Businessman Neville Isdell: Money is not a motivator, but it is how you keep score in life
Neville Isdell (72) is a businessman and former chairman and CEO of the Coca-Cola Company. Born in Co Down, he has owned the CHQ building, where he has just opened Epic Ireland, since 2013. He lives with his wife, Pamela, and they have one daughter, Cara
Published 09/05/2016 | 02:30
When I wake up in the morning, I sometimes have to think about where I am. I'm based in Barbados, but we've also got a home in Cape Town and another one in Atlanta, Georgia, where I worked for quite a while. My daughter and grandson are based there, and that's the whole family. My wife goes back there a lot, and that's where our dog still is. Then in summer, we live in France.
The common denominator in all of those places and the time of year that I'm there, is that I can wake up in the morning and the sun is shining. I was brought up in Africa, and I don't like cold weather, so I just don't live where it's cold. Light is very important to me, too. So, I open up the door and look outside and see a beautiful view. It may be the Caribbean Sea, the Atlantic Ocean, blue skies and mountains, or olive trees in Provence. On average, I get up around 7am. My wife, Pamela, travels with me a lot. We've been married for 46 years. Over the past 20 years in my career - I was with Coca-Cola for 43 years - I would have travelled at least half of the year. I found it tiring, but very interesting. I have lived and worked in 11 countries on five continents.
In the mornings, I'll have fresh fruit and a smoothie. I usually have my breakfast by the computer while I do my emails. I want to see what's come across the tracks. I probably get 30 emails a day, and I deal with everything straight away. My goal is to have that list of emails done before I go to the gym. I'll normally have a look at the news online. Then I spend an hour-and-a-half in the gym every morning. I do 10km on the bike, and then the trainer comes in. I do an hour with him. He makes sure that I don't push myself too much.
I have different trainers in each home. I've only been able to find the time to do this since I retired. I'm semi-retired. My wife calls me a serial failed retiree, and she's right. But she supports it. I know that I cannot and should not become what is defined as a normal retiree. I've seen them. They age more quickly, and their conversational scope is reduced.

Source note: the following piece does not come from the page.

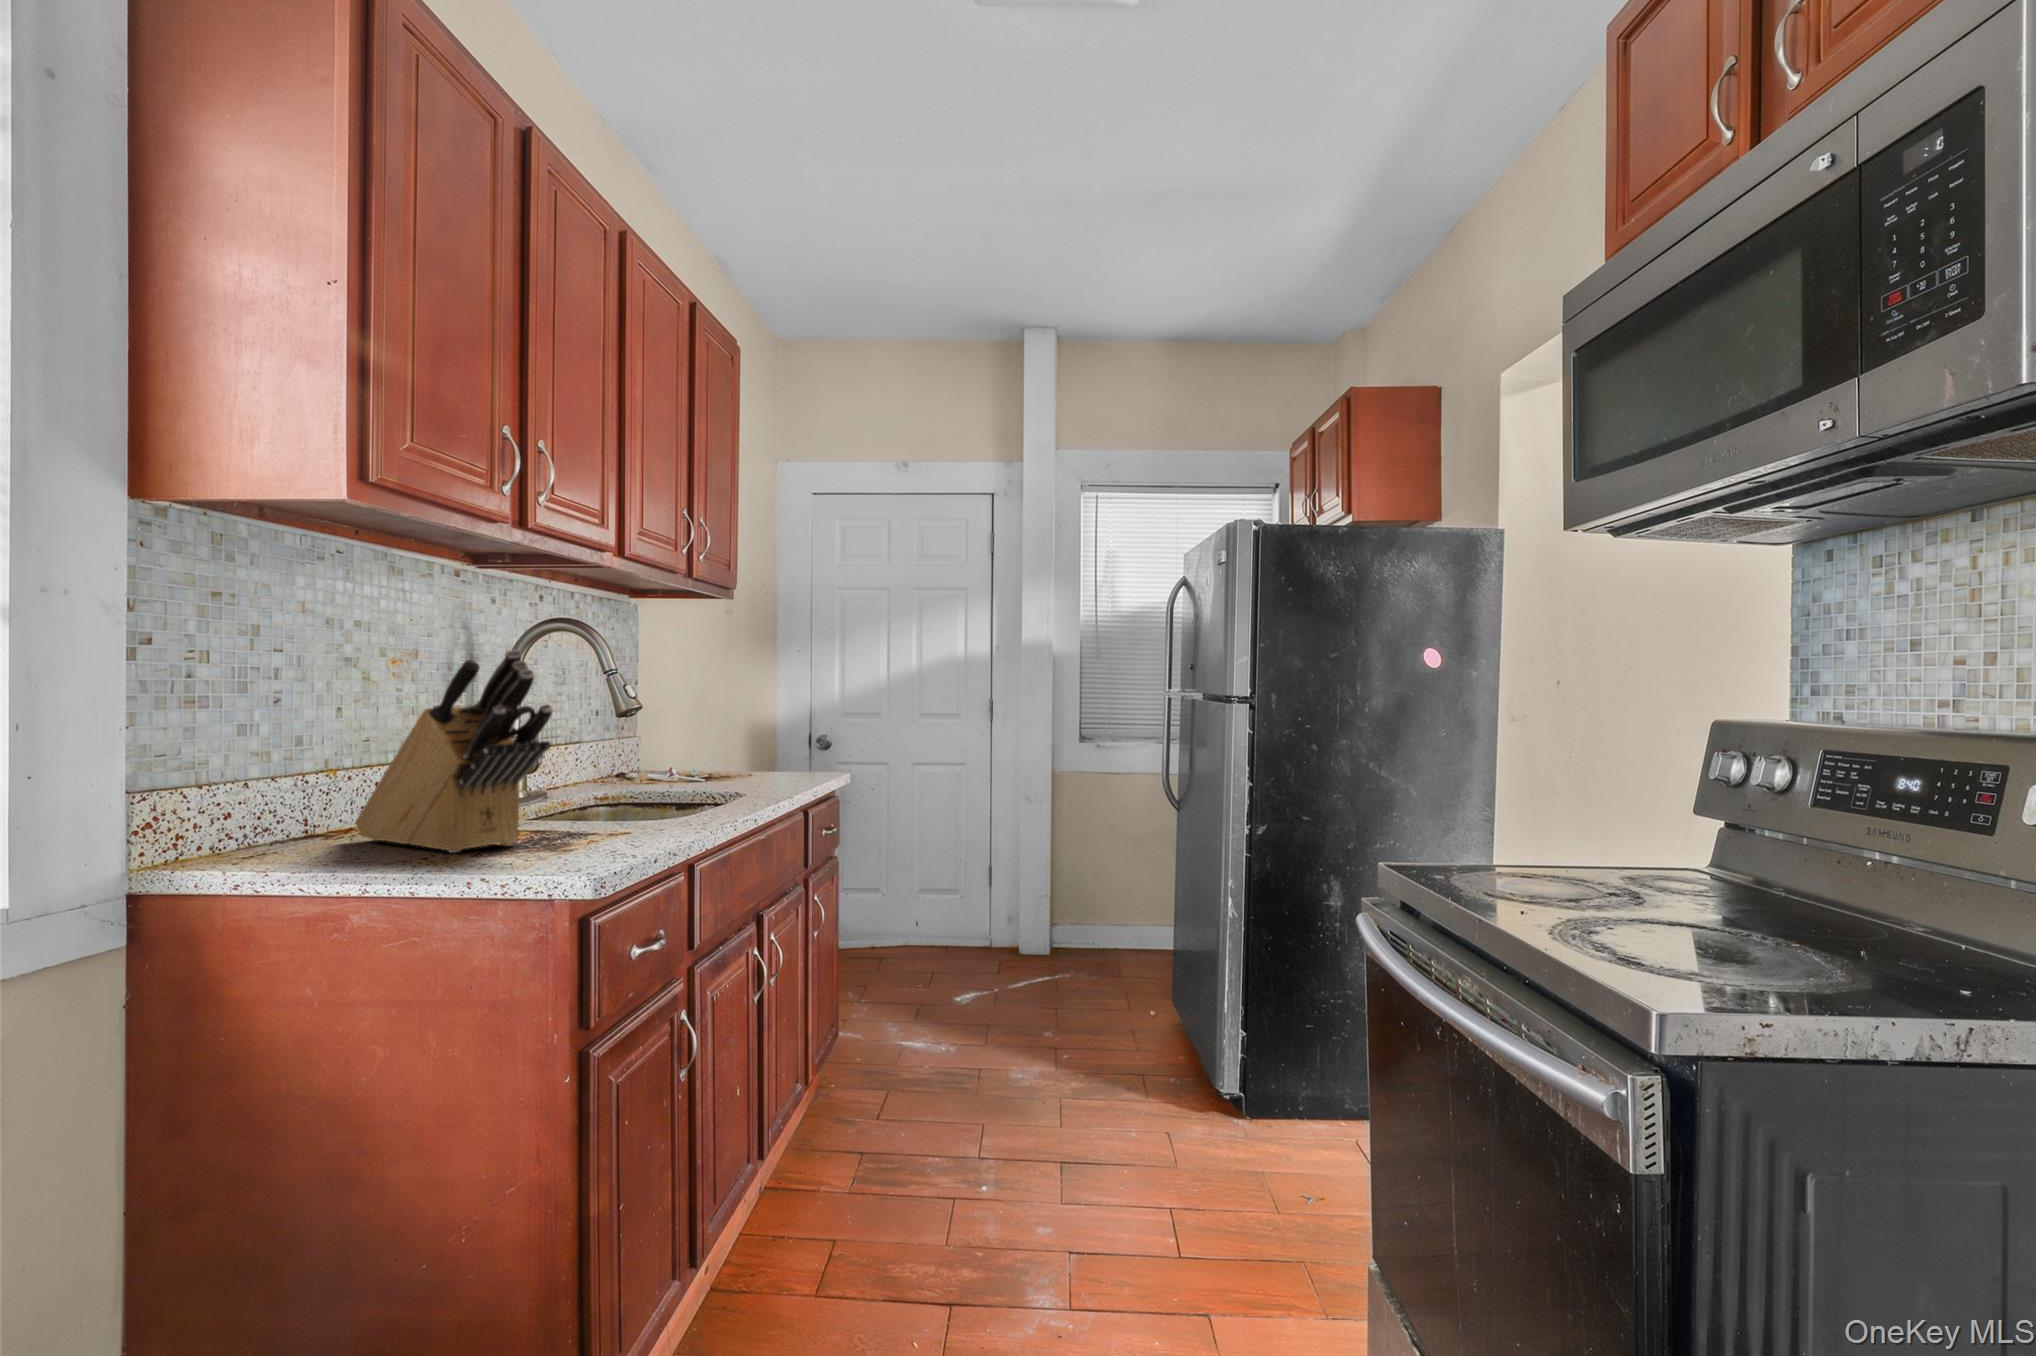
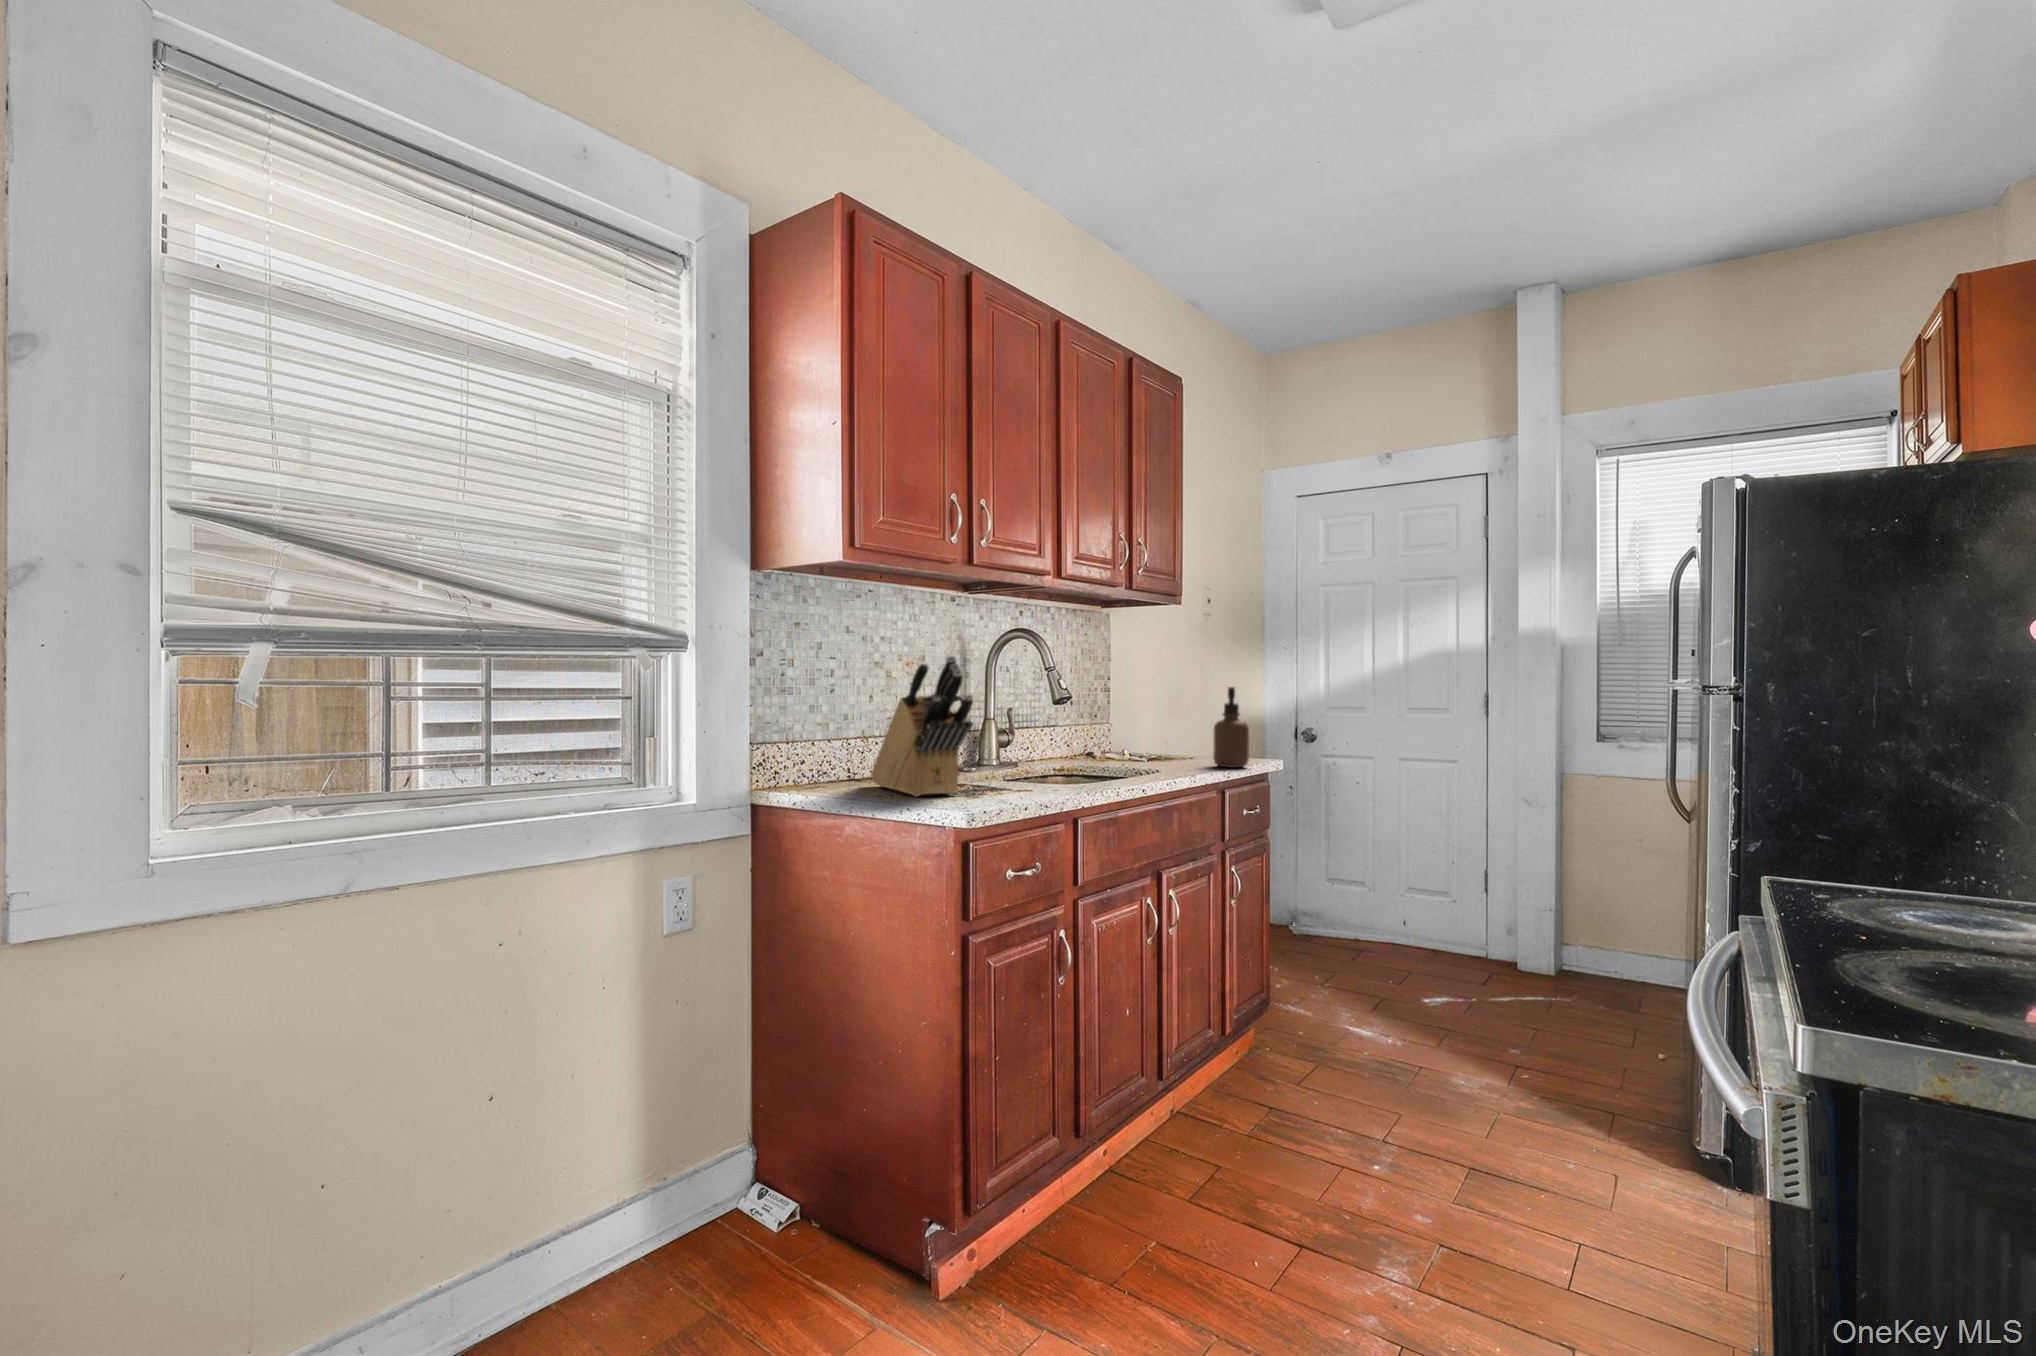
soap dispenser: none [774,693,813,781] -> present [1213,687,1249,768]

I've always been interested in history, geography and politics, and they are all current-type things. Therefore, I'll continue to be active in things that interest me.
In all our homes, I've got an office. I talk to my stepbrother, Mervyn, for an hour at least, four days a week. We're very close. He is a smart guy. Back in 2013, Mervyn and my investment adviser phoned to tell me about the CHQ building. They were looking for properties for me in Dublin, and, in between appointments, they had a coffee there. They were told that it was for sale. They sent me pictures of it and write-ups, but the auction was on before I could get across. We put in a bid before I'd even seen the building. It was a ghost-town, but I had a feeling about it. If you're going to be successful, you have to take risks. I paid €10m for it.
When I saw it, I fell in love with it. I didn't see the shopping centre that had failed, because I hadn't seen it as a shopping centre. I just saw this empty building, and I thought it was fabulous. It was full of light, and in the middle of the financial district. And the old vaults were perfect for the other project which I have funded - Epic Ireland.
During the day, I look after my investments. I must make money to keep going. Money is not a motivator, but it is how you keep score in life. It's an enabler. I've been paid very well and I've done well with my investments. But I give quite a lot to charity. Also, it enables me to give money to causes I like, and I'm interested in; things like Epic Ireland in the CHQ building, which opened yesterday. It's a 21st-Century interactive museum, which tells the story of the Irish people who emigrated.
Normally, this is told in a very sad way, because it was very sad. You have to cover that, but also move past that. The other piece of the story was not being told. What came out of it was heroic and has to be celebrated. Look at the imprint that the Irish have made on the world. We should be proud and want to tell those stories. By the way, not all the people were successful in the right way. We've got a rogues gallery, too. Even today, like everywhere else, it's not a nation of angels, and those that left didn't end up as angels.
I always had this thing about going back to Ireland to tell the story of the Irish people. I was born in Downpatrick, but left Ireland when I was 10 years old. My father wanted to get out because he saw more opportunities abroad. I fell in love with Africa. There was a strong Irish diaspora in Zambia, and my father was head of the Wild Geese Society there. He also used to run a St Patrick's Night ball there. He worked in fingerprints and ballistics in the police. When he was trying to train the first Zambians in the force, he had been told that the work was too difficult for them. That was the mindset of a lot of colonial people, typically sectarian, but he was far from that. In fact, he wanted to get out of Northern Ireland because of sectarianism. Although we were a Protestant family, we're a rugby family and we think of Ireland on a unitary basis. That's why Epic Ireland is about the island of Ireland.
In the evenings, Pamela and I eat out a lot. Then we'll have a drink and a chat before bed. I do lot of reading, but I don't read fiction because I don't have time. Having a grandchild has changed my life, but I'm actually a bad grandfather, because I'm not there enough. That's the sad part, but that's the choice. You can't do everything.
I switch out the light and go to sleep straight away. I'm not a big dreamer. I do my dreaming when I'm awake.